George aurait eu de la peine à concilier ce discours avec celui que lui avait tenu son père, s’il avait eu le temps de faire des réflexions ; mais l’amiral lui ouvrit lui-même la porte, et, le poussant dans l’appartement, il la referma sur lui pour lui laisser le champ libre, en lui recommandant de nouveau de commencer sur-le-champ l’attaque.

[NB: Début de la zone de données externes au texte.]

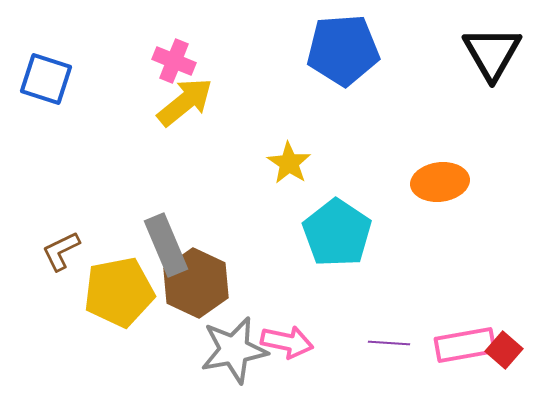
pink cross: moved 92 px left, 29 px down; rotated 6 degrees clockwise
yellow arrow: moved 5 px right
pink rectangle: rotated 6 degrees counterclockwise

L’amiral, que toutes les tergiversations de son ami impatientaient, avait cru avancer les affaires et préparer les voies à George en faisant son éloge à Isabelle en plusieurs occasions. Il pensait qu’après tout il valait autant qu’elle fut disposée à l’aimer, puisque de toute manière il devait être son époux ; et depuis quelque temps il lui tenait souvent des discours tels que ceux-ci :

— C’est un joli garçon que ce George Denbigh, n’est-ce pas, Isabelle ? Et puis il est brave. Son père est rempli de courage, et je sais que le fils chasse de race. Ce sera là un bon mari ! Il est plein d’attachement pour son roi et pour son pays. Ce n’est pas un de ces novateurs qui voudraient tout bouleverser ; il a de la religion, autant du moins que vous pouvez vous attendre à en trouver dans un capitaine des gardes. Ce n’est pas un méthodiste, j’en suis certain. Quel dommage qu’on n’en ait pas fait un marin ! Ne pensez-vous pas comme moi, mon enfant ? Mais, bah ! tout n’est pas désespéré pour cela ; il peut encore lui prendre fantaisie de jeter les yeux sur vous quelque jour.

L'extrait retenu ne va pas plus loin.